Although it was registered in 1876, the logo has been in use for three years. At this time, the company was producing more than 60,000 plows a year, and it was seen as a necessary move to create a trademark in order to protect against copying and deception.
The original trademark showed a deer bounding over a log, and, according to company sources, it shows an animal that is common to Africa, not the North American white-tailed deer that was portrayed in later logos.
The second version of the John Deere logo was used starting in 1910 and was officially registered in 1912. Though it also featured a deer leaping over a log, there was more detail and definition, and it featured the slogan “The Trade Mark of Quality Made Famous by Good Implements.”

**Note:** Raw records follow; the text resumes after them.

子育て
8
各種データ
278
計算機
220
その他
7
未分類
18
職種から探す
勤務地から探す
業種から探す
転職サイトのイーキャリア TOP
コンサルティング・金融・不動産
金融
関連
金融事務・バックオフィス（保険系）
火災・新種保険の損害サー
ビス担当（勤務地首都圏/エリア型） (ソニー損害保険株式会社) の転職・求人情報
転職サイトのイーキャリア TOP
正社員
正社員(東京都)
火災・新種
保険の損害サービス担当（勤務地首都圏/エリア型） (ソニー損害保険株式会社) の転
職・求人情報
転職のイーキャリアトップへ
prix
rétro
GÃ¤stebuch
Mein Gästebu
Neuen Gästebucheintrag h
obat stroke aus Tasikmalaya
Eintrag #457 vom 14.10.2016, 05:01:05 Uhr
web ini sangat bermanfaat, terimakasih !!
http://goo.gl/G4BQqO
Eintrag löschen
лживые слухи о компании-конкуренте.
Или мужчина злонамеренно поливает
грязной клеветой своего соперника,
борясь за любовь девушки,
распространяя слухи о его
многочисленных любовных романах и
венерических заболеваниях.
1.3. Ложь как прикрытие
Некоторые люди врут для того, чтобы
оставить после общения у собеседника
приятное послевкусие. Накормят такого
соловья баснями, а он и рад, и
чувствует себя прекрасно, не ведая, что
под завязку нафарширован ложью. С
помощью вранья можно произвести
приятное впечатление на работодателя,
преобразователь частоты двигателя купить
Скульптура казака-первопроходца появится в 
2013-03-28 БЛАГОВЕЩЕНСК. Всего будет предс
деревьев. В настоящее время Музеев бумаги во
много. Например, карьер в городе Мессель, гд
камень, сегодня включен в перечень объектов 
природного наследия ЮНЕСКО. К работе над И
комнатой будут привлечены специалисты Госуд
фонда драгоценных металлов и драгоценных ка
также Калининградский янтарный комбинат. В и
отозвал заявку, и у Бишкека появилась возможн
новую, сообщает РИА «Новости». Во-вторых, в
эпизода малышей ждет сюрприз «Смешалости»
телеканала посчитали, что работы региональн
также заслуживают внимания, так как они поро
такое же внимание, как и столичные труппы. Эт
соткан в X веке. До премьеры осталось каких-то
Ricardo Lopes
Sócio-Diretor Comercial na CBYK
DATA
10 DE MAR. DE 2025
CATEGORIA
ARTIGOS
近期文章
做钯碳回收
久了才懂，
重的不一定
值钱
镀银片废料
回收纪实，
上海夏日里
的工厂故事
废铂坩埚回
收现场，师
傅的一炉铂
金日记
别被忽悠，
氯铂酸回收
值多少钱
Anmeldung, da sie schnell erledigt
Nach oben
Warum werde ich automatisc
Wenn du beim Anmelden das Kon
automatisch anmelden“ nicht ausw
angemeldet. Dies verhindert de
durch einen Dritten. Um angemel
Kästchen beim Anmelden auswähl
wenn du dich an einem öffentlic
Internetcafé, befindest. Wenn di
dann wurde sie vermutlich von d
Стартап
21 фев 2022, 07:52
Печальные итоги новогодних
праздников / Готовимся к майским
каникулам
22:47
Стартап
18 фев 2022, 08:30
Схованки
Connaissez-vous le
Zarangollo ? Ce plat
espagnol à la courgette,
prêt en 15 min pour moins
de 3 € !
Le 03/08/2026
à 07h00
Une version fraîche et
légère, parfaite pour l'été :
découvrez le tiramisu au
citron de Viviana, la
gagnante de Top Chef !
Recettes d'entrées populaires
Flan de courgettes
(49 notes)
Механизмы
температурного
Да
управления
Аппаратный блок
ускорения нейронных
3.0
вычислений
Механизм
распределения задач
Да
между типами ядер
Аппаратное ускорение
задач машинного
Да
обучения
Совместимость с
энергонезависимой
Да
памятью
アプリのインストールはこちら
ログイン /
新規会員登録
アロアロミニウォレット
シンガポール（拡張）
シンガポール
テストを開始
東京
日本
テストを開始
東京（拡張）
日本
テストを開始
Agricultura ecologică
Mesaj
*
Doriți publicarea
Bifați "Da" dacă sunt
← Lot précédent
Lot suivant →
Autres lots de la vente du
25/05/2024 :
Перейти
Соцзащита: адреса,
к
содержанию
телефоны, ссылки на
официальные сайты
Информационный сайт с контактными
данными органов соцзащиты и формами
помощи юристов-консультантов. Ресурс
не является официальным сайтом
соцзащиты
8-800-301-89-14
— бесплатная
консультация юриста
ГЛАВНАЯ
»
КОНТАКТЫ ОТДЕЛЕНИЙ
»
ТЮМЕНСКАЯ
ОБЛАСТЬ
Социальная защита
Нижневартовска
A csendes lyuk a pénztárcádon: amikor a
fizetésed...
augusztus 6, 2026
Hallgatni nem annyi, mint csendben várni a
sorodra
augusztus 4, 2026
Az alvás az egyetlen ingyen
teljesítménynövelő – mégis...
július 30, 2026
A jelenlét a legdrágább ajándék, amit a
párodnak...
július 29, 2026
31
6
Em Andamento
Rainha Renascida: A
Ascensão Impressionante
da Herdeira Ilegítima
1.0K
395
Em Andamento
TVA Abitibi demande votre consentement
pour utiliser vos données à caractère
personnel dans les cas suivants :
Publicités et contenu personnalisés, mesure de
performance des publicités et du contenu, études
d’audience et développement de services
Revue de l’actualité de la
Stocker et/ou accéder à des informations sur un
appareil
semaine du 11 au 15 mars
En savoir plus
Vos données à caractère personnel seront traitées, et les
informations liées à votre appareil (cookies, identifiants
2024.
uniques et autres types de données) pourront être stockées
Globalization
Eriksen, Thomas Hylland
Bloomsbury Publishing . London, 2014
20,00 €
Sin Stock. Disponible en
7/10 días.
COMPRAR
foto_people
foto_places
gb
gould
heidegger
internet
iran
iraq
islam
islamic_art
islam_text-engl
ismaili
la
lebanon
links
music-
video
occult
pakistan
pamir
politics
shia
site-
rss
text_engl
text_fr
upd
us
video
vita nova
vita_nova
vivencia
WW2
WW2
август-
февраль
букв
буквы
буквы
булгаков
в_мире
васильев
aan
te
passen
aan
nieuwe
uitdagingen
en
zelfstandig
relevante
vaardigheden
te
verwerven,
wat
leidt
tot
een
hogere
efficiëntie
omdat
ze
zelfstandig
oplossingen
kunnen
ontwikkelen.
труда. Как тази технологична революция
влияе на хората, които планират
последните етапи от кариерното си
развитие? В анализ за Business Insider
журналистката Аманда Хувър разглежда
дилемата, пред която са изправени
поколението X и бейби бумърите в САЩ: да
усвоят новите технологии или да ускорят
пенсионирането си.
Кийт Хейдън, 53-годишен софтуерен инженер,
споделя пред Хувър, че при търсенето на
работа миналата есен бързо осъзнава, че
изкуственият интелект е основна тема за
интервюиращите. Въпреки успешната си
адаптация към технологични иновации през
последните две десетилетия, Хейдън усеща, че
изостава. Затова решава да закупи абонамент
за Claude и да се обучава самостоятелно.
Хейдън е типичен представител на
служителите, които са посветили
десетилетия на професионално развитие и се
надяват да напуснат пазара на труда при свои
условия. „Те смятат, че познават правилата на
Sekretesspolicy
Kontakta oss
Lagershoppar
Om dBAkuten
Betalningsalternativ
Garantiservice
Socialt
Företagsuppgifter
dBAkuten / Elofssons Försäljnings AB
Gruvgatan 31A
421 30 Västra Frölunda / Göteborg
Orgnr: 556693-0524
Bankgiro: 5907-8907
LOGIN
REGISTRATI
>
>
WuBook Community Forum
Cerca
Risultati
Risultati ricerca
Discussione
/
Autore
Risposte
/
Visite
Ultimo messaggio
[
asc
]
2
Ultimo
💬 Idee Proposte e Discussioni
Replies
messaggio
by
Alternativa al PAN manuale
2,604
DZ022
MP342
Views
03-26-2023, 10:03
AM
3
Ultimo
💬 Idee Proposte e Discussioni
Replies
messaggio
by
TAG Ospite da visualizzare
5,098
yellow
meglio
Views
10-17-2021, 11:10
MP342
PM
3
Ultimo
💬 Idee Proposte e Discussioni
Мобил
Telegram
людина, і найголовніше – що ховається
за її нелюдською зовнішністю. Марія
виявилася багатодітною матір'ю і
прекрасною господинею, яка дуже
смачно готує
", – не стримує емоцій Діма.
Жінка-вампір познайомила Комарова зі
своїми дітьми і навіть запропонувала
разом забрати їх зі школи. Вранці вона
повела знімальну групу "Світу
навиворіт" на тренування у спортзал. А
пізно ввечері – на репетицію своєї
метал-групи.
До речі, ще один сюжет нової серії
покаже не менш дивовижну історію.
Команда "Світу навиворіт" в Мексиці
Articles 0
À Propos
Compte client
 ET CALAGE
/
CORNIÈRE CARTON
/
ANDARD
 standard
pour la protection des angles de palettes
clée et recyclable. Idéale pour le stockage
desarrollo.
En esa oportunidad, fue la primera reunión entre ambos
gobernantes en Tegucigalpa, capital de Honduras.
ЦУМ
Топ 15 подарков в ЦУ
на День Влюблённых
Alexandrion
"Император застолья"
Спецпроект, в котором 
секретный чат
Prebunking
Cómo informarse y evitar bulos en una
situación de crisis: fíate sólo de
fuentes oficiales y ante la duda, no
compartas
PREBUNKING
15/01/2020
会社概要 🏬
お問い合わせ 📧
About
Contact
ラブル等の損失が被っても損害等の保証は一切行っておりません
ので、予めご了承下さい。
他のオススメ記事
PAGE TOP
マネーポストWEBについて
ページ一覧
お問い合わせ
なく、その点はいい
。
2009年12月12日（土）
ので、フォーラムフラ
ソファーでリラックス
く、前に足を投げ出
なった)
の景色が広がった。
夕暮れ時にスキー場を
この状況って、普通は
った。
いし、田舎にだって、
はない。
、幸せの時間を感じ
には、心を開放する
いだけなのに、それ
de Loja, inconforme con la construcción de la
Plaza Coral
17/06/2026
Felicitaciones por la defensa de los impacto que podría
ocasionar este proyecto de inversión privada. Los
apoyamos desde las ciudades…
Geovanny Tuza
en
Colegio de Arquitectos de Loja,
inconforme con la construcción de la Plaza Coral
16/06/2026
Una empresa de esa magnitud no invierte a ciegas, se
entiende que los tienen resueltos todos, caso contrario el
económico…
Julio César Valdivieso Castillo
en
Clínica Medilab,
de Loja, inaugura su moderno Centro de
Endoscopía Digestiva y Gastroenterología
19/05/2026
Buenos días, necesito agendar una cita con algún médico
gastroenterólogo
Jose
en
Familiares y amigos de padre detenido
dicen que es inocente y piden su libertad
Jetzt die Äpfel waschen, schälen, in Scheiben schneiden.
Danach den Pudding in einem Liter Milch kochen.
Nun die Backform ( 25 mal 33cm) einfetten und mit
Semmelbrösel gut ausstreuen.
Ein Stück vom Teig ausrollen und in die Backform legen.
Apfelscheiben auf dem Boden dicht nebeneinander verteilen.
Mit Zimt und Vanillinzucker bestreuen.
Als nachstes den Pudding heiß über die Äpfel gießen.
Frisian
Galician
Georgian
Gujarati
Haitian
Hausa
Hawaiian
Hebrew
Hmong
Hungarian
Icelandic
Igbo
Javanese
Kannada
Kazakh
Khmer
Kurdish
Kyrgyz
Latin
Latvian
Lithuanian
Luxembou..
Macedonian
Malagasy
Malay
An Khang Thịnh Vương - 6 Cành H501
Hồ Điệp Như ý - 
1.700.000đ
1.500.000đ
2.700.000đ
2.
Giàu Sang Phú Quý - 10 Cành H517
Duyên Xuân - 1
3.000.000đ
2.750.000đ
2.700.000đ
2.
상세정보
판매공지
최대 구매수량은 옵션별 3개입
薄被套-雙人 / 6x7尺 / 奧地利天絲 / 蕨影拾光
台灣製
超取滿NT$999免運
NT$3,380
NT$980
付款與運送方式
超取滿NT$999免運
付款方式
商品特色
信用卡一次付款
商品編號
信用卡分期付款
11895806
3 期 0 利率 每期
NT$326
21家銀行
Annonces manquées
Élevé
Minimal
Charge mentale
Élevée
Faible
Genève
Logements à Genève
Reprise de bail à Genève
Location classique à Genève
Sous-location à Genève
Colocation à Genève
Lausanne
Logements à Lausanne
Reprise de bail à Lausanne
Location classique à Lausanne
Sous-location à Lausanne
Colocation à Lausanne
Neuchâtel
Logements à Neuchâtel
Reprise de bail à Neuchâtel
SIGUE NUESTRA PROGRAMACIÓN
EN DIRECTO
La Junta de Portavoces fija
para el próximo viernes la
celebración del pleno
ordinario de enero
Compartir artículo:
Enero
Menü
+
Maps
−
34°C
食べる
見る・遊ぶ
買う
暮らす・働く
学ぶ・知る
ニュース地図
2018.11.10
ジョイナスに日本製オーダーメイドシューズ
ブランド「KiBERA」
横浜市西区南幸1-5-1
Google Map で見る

In 1936, the John Deere standardization committee saw a need to adapt its logo so that it would be easier to stencil on products. In response to this declaration, the deer became a solid silhouette and the detail was removed from the artwork.
The 1950’s saw several key changes to the John Deere logo, as the deer’s antlers were turned forward. The log was also removed, and a new slogan was integrated into the logo. “Quality Farm Equipment” was placed under the company’s name and Moline, Illinois, was removed due to the global outreach of the brand.
The John Deere logo changed over the next decade and by 1968, it was a simple silhouette of a deer with the company’s name underneath and no slogan. This was used until 2000 when the company sharpened the angles of the deer’s legs and antlers – giving the image a new muscularity and attitude that portrayed the power of the brand.